ГОРАЛИК. Страшно?
КУДРЯВЦЕВ. Нет. Раздражало. С одной стороны. С другой стороны, можно было, наконец, оценить то, что делаешь. Сделать что-то совсем другое. Я стал писать прозу. Нет, параллельно я занимался каким-то бизнесом в разных странах и еще чем-то, но уже никогда не вовлекая в это по-настоящему душу. Принципиально я все равно делал только то, с чем я согласен или что считал правильным, но душа уже этим была незанята. Собственно, это позволило мне написать «Близнецов», позволило мне выпустить практически подряд в 2001-м и 2005-м поэтические книжки, перестать оглядываться.
ГОРАЛИК. Поговорим про «Близнецов». Почему вообще роман, почему вообще «Близнецы», почему все остальное? И про процесс.
КУДРЯВЦЕВ. Мне кажется, что у любого русского поэта есть момент, когда ему становится необходима проза. И в большинстве случаев это неудача. Чаще всего. Но, во-первых, у этой неудачи всегда есть свои сторонники и поклонники. Эта неудача полезна. Она что-то делает с тобой, с твоими привычками и навыками, что можно применить потом если не назад в стихе и не в каком-то публицистическом высказывании, то в быту, в какой-то другой работе. Очень полезный опыт. Это первое. Второе. Стихи, за исключением в русской литературе вполне конкретных имен, дело молодое. Не будем преувеличивать физиологию в этом процессе никак, но так уж получается, что в какой-то момент они становятся тебе малы, тесны, ты не хочешь от них отказываться, но ты их начинаешь разделять. Как в детстве все равно, что петь, и все равно, что есть, но потом оказывается, что суп нужен днем, а кино вечером. Вот оказавшись в такой очередной изоляции, в изгнании, в отъезде, я дозрел, дохрипел до другого говорения, сначала казалось – до другой манеры, потом выяснилось – что до другого голоса. Это совпало с первичным кризисом… не среднего возраста, а кризисом… Когда кончается бег. Человек вне придуманных им планов. Сначала школа, потом институт, потом ты его бросил, потом ты женился, потом у тебя родились дети – все это ты был в каком-то запланированном беге, а потом в какой-то момент ты выясняешь, что ты прибежал, а жизнь впереди еще приблизительно вся.

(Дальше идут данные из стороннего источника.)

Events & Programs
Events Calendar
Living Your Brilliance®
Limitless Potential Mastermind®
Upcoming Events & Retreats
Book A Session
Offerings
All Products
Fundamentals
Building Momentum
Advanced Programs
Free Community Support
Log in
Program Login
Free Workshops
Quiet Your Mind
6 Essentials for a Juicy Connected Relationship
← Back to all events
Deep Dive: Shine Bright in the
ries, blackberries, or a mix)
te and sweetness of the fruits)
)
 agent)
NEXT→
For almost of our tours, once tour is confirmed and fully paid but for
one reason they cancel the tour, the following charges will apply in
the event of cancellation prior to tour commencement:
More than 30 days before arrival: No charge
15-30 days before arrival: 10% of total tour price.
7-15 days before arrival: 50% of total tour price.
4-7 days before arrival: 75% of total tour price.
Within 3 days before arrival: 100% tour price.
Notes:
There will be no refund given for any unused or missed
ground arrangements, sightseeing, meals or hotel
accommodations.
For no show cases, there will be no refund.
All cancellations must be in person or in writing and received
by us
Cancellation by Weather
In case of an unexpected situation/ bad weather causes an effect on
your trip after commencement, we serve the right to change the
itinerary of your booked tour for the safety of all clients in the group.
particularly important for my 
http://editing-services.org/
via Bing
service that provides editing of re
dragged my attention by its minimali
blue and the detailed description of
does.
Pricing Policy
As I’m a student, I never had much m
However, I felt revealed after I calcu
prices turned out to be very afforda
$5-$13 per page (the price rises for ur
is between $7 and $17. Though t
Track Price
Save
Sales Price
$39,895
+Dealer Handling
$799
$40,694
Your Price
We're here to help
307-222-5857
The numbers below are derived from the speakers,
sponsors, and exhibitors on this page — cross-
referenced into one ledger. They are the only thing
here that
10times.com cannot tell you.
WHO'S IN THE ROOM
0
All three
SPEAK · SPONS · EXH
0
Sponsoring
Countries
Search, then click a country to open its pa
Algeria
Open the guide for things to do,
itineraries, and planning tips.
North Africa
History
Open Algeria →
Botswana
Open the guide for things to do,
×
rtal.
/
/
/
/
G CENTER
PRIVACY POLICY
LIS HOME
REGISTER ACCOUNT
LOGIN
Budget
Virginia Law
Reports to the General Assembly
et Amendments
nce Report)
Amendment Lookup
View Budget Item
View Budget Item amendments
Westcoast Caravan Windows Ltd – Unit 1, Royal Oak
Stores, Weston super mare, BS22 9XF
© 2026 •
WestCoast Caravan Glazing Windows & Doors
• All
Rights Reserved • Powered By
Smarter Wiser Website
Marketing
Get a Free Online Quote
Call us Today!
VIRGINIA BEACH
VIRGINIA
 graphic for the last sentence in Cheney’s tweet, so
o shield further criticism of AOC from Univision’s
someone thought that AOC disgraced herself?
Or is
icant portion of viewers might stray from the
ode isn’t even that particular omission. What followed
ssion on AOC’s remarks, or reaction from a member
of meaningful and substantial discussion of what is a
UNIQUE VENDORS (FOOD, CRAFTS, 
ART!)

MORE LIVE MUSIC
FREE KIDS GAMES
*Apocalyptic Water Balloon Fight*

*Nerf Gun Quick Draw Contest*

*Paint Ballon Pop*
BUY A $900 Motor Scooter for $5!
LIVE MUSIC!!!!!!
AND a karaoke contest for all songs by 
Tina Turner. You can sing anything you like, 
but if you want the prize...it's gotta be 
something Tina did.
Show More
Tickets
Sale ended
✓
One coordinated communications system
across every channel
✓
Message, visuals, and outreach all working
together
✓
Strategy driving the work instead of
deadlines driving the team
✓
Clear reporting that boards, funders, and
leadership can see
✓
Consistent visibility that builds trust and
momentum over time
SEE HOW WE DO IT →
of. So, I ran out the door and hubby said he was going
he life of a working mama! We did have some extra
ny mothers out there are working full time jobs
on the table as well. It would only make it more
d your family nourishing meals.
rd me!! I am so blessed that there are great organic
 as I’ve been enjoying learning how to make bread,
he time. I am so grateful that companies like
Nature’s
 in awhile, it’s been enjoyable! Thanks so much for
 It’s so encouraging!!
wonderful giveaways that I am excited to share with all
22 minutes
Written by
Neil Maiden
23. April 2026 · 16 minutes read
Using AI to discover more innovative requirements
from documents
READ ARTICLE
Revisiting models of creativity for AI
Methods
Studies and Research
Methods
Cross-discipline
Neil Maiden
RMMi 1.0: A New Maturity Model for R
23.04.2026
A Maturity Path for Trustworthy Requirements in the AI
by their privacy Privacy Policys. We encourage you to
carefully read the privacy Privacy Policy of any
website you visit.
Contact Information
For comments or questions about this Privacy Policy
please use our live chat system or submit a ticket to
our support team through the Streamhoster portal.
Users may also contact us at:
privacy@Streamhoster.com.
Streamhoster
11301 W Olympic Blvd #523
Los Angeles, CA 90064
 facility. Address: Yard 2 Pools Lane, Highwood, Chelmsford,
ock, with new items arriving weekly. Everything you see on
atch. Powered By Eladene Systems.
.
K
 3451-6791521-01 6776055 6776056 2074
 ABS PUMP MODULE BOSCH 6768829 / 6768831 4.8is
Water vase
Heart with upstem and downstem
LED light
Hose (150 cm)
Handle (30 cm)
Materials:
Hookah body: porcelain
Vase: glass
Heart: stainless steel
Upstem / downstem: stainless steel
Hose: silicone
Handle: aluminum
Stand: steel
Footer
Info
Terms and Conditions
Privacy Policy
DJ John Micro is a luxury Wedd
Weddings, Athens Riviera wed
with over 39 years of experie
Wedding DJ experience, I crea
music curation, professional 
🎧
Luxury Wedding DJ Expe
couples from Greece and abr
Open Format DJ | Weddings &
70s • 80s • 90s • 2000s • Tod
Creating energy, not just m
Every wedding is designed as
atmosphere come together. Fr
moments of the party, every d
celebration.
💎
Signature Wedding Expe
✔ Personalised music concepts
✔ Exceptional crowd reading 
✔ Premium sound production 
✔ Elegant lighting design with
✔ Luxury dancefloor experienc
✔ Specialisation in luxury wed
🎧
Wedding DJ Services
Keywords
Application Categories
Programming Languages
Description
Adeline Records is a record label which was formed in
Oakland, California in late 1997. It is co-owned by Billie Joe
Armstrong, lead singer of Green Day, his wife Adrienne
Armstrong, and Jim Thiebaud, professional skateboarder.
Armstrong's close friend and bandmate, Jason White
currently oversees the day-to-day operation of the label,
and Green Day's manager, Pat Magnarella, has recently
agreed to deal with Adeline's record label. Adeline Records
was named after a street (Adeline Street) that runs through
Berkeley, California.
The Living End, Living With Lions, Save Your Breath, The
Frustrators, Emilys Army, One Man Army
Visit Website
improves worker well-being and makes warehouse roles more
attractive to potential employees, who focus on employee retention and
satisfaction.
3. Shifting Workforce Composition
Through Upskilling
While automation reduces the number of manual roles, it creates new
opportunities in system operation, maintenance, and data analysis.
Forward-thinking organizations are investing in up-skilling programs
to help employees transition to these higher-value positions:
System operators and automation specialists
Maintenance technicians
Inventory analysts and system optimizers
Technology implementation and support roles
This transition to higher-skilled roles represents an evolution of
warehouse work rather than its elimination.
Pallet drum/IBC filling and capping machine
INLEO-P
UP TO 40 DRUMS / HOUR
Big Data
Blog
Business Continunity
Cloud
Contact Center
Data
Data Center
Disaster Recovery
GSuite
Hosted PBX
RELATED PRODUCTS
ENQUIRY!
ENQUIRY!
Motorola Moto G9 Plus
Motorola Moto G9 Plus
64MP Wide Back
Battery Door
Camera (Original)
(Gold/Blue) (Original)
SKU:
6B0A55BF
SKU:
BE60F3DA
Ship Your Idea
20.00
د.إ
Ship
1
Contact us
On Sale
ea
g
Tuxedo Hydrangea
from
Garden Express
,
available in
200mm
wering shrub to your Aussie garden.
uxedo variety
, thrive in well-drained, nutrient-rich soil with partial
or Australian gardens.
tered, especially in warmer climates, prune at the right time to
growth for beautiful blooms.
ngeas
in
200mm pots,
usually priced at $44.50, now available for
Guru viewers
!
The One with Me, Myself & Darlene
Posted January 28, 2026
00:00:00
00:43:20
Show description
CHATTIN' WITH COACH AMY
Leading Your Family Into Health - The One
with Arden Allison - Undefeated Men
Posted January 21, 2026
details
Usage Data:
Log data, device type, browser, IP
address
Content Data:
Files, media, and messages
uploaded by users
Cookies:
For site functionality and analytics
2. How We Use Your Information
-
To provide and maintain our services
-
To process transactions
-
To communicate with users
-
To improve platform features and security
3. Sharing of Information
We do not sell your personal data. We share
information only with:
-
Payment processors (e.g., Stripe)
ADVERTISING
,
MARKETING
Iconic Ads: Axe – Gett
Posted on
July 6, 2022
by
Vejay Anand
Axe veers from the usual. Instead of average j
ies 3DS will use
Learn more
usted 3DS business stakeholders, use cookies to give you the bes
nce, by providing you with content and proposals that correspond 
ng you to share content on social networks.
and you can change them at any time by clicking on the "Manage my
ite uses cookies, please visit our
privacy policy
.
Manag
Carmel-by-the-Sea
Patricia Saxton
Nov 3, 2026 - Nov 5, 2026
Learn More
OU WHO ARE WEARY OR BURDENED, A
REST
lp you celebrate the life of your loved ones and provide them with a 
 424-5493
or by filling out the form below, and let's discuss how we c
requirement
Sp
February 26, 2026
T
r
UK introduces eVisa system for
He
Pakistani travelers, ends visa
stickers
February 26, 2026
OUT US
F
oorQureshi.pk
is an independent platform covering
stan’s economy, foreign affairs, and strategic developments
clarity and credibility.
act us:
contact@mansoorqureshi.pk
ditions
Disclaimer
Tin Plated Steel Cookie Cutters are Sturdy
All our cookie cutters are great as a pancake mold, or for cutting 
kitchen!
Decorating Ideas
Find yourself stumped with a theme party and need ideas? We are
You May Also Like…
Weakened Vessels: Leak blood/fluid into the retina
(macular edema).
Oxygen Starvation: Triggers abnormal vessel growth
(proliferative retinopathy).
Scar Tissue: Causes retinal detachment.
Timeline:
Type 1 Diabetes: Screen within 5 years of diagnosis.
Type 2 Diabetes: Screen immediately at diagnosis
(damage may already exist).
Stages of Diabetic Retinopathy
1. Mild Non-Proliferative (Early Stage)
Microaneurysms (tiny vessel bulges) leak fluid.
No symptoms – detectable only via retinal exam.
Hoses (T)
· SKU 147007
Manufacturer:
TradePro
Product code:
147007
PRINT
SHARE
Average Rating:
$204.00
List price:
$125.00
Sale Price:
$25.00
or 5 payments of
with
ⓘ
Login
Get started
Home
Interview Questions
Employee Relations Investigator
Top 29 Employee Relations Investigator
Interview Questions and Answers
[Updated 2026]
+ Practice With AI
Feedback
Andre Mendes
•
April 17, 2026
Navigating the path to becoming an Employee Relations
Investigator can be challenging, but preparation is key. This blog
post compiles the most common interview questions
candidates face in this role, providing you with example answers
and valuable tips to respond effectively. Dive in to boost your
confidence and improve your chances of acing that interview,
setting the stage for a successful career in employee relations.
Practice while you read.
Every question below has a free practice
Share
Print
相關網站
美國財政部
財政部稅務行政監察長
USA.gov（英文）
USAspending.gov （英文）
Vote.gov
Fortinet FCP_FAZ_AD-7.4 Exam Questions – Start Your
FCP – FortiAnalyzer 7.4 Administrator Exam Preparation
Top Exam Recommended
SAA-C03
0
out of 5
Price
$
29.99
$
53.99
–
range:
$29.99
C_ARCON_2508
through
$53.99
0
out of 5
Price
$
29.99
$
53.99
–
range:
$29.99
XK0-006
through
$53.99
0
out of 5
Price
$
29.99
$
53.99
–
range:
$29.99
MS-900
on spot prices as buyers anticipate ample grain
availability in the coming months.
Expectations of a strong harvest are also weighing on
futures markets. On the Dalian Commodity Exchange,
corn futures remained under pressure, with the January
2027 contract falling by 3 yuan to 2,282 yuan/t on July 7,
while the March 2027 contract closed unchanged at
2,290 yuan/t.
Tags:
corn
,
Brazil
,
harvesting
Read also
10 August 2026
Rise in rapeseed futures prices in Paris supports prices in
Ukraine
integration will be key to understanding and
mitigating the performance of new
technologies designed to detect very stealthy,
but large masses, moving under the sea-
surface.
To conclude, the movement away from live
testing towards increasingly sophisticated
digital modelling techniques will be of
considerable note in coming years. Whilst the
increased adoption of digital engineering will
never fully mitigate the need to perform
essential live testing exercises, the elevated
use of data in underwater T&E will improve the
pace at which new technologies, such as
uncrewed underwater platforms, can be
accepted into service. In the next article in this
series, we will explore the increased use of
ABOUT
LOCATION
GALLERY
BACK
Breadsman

ГОРАЛИК. Помнишь, как мы катались на раскатанных ледовых дорожках? Ты едешь по льду, а потом нога врезается в асфальт.
КУДРЯВЦЕВ. Да, потому что разбег твой формируется очень быстро, для этого достаточно метровой дорожки. Он формируется у тебя на пять метров, а есть всего три. Но у меня это совпало, потому что я был как раз остановлен и территориально, и профессионально, и еще случился как раз тот возраст, когда уже хочется остановиться, оглянуться и что-то такое. Проза казалась мне наиболее адекватным ответом.